15c2-11: Going Public by 15c2-11
Filing a Form 15c2-11 to Receive a Trading Symbol
A Company can go public by the submission of a 15c2-11 application to FINRA once it has established a free-trading, non-affiliated shareholder base consisting of approximately 35 shareholders or more.
The private Company going public establishes a relationship with a Market Maker who is a FINRA member. The Market Maker then submits a 15c2-11 application to FINRA so that the Company may receive a trading symbol and subsequently the Market Maker can quote their securities on the open market. Upon receipt of the trading symbol and clearance of the 15c2-11 application, the Company’s shares can then trade on the Over the Counter Pink Sheets market.
Market Makers and FINRA
The 15c2-11 application that is filed with FINRA by the Market Maker provides current information on the Company going public, as set forth in SEC Rule 15c2-11. This current information includes the Company’s unaudited financial statements. Once FINRA is satisfied that the Company’s disclosures satisfy SEC Rule 15c2-11, a trading symbol will be assigned and the Market Maker can quote the Company’s securities.
Once the Market Maker has continuously quoted the Company’s securities for 30 days, other market makers become eligible to quote the securities as well without having to file a separate application. The ability for other Market Makers to quote the Company’s shares based on the quote and due diligence of the original Market Maker means that the Company’s stock is piggyback qualified.
Going Public Without a Registration Statement
There are numerous ways that a Company may establish a free-trading shareholder base without filing a Registration Statement. The first, and most common, is through a private placement of its securities followed by a one year holding period. Following the one year holding period, the securities become free trading in accordance with Rule 144 of the Securities Act of 1933.
Companies may also go public by completing a registered state offering under Regulation D, Rule 504; completing a Regulation A offering; or completing an intrastate offering under Rule 3(a)(11) followed by a nine month holding period.
Going Public and Rule 144
Shareholders of companies that go public via the filing of a 15c2-11 rely on the use of Rule 144 to sell their shares. Rule 144 is not available for shell companies or entities that were ever shell companies, accordingly, such companies would not be eligible to go public by the filing of a Form 15c2-11. In terms of reverse mergers and going public, this condition is known as the Evergreen Requirement.
Rule 144 requires that current public information be available before an affiliate of an entity can sell securities. The Pink Sheets new service allows companies to file and maintain current public information that complies with this rule and therefore meets the standard necessary under Rule 144. Entities that quote on the Pink Sheets are encouraged to utilize this service and maintain such current public information for many reasons, including, so that its affiliates may sell securities.

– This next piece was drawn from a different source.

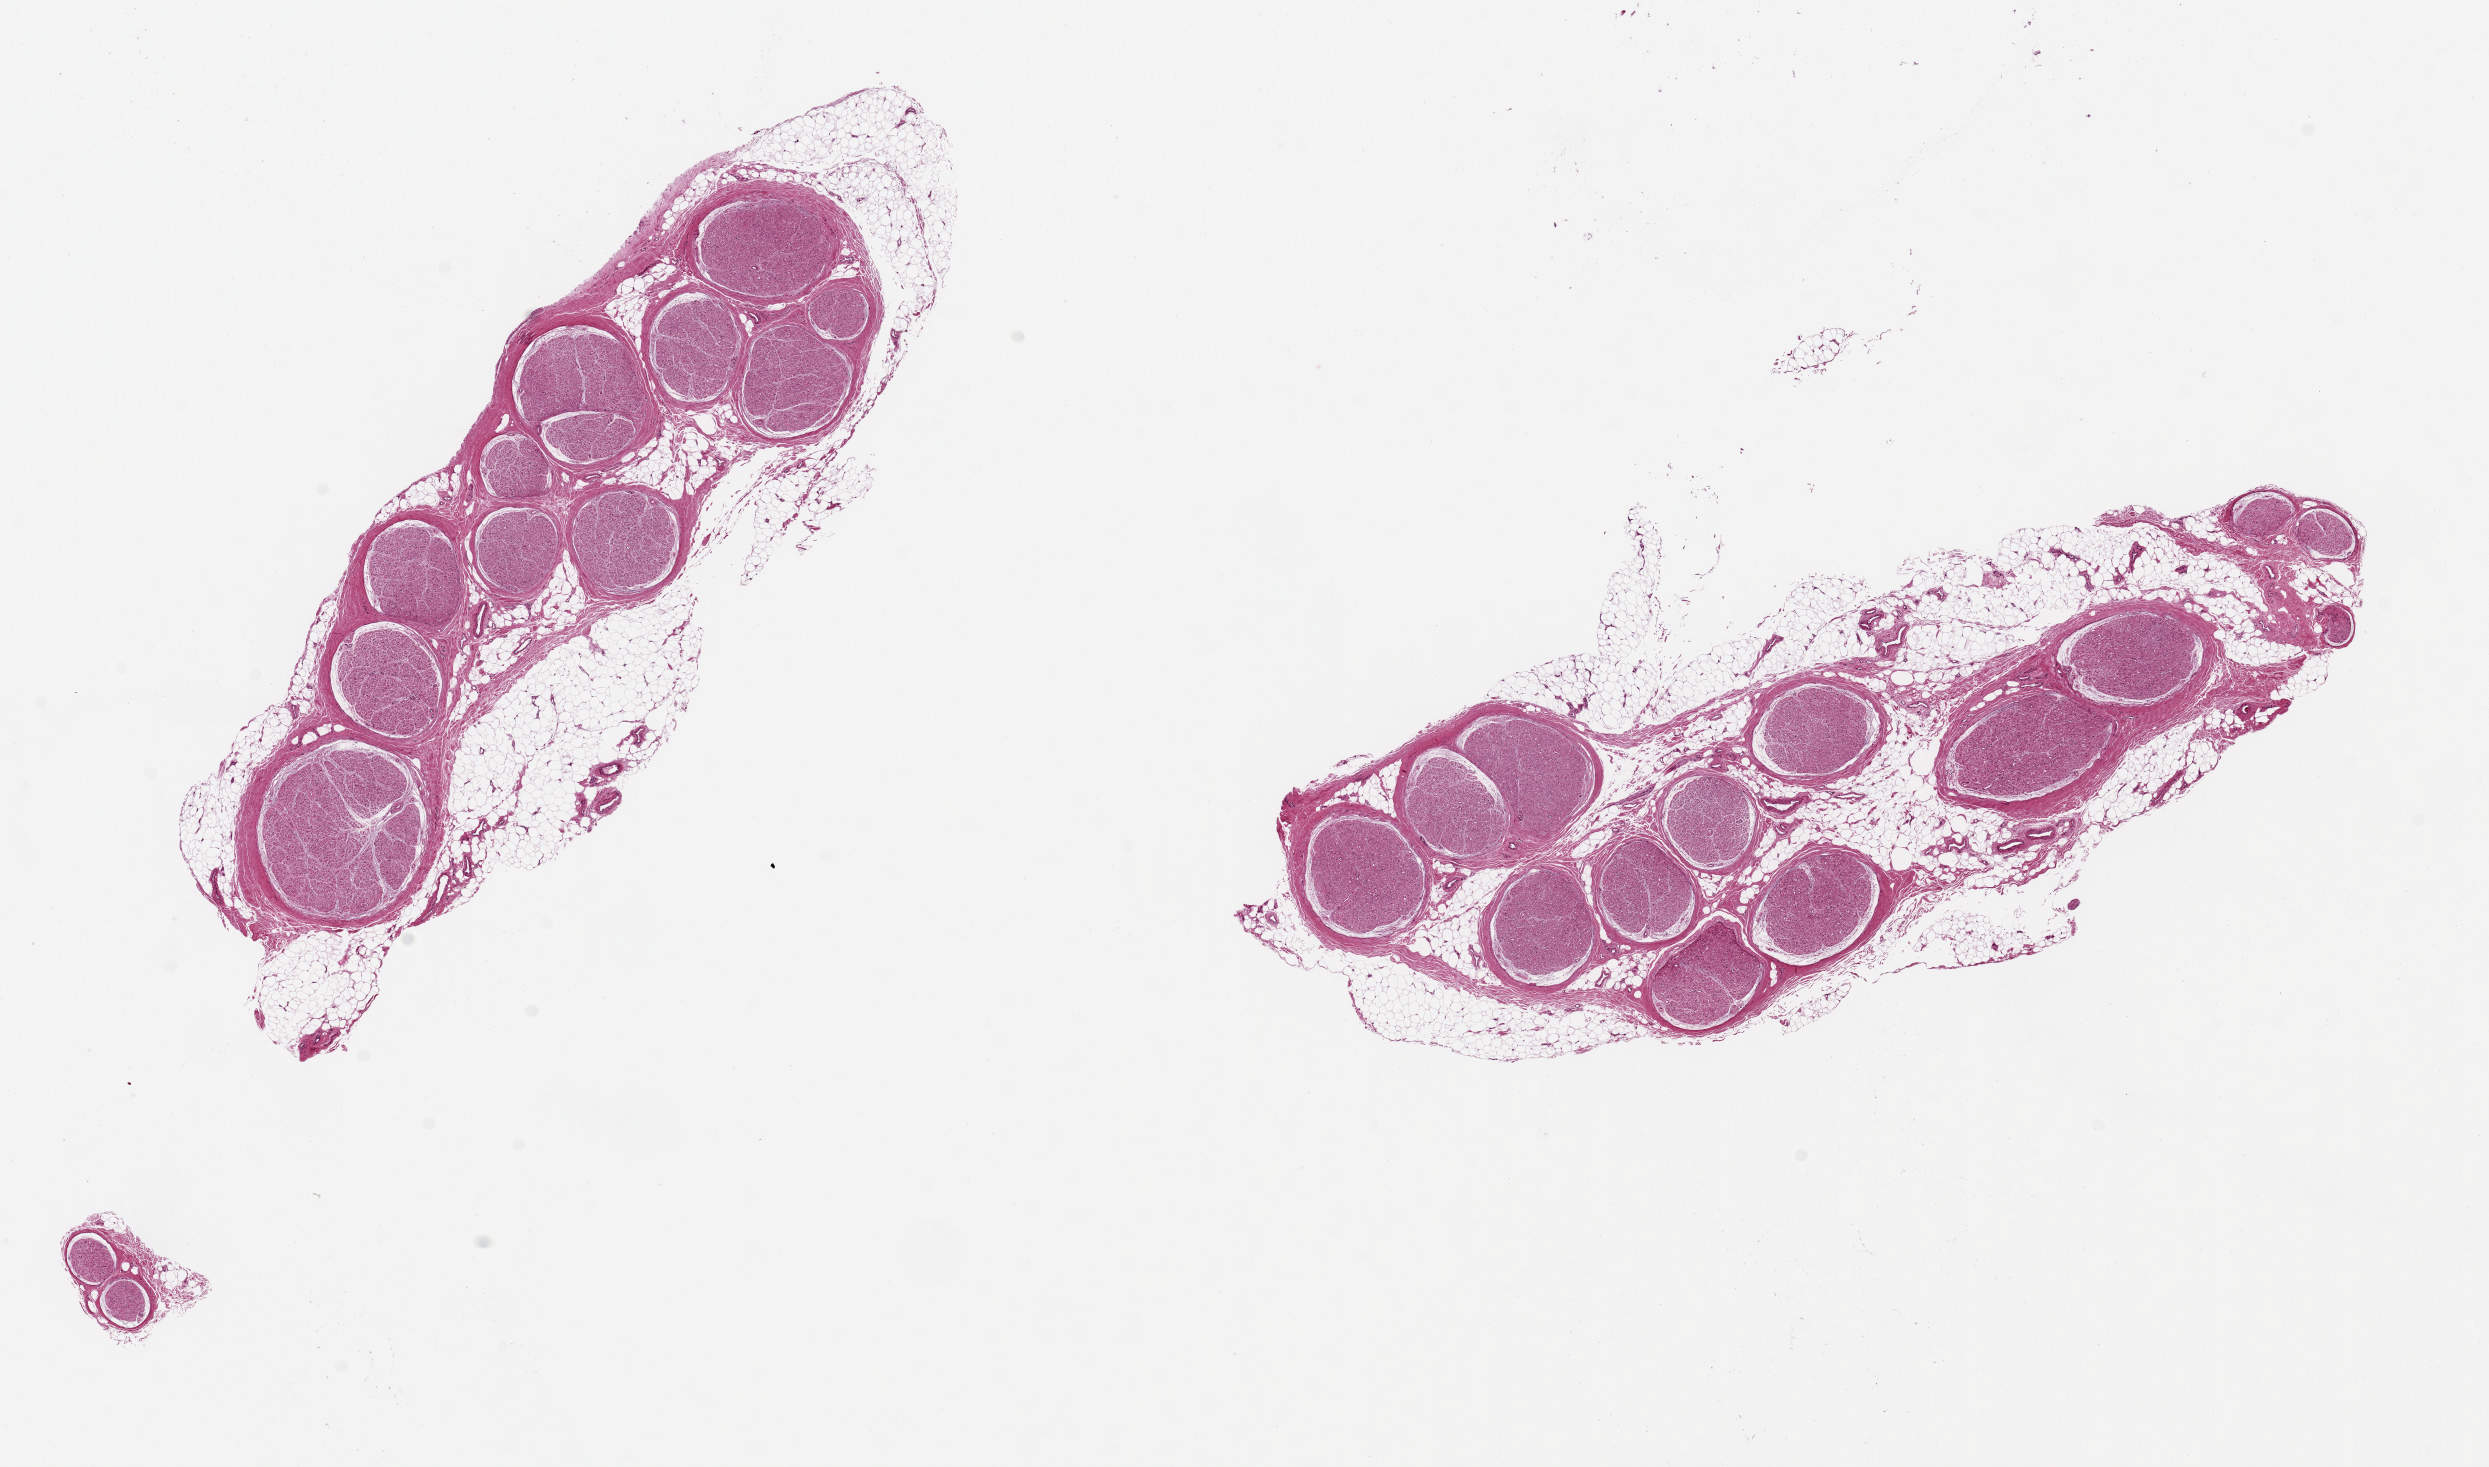
Whole-slide image, H&E stain, whole scanned area (about 19.7 x 11.6 mm) shown as a low-resolution overview; PAXgene-fixed paraffin-embedded (PFPE) section; target tissue: tibial nerve; donor tissue sample. Male donor.
• review note (as recorded): 2 pieces, 9x3 & 9x6mm; 30% peripheral and internal adipose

Going Public, Rule 15c2-11 and FINRA
SEC Rule 15c2-11 ensures that current public information be made available to investors, hence Company’s going public must provide such information to a Market Maker who then files the 15c2-11 application with FINRA. The Over the Counter or OTC PinkSheets does not require that a Company file or maintain reports with the Securities and Exchange Commission. However, the Over the Counter Bulletin Board or OTCBB does require such reporting.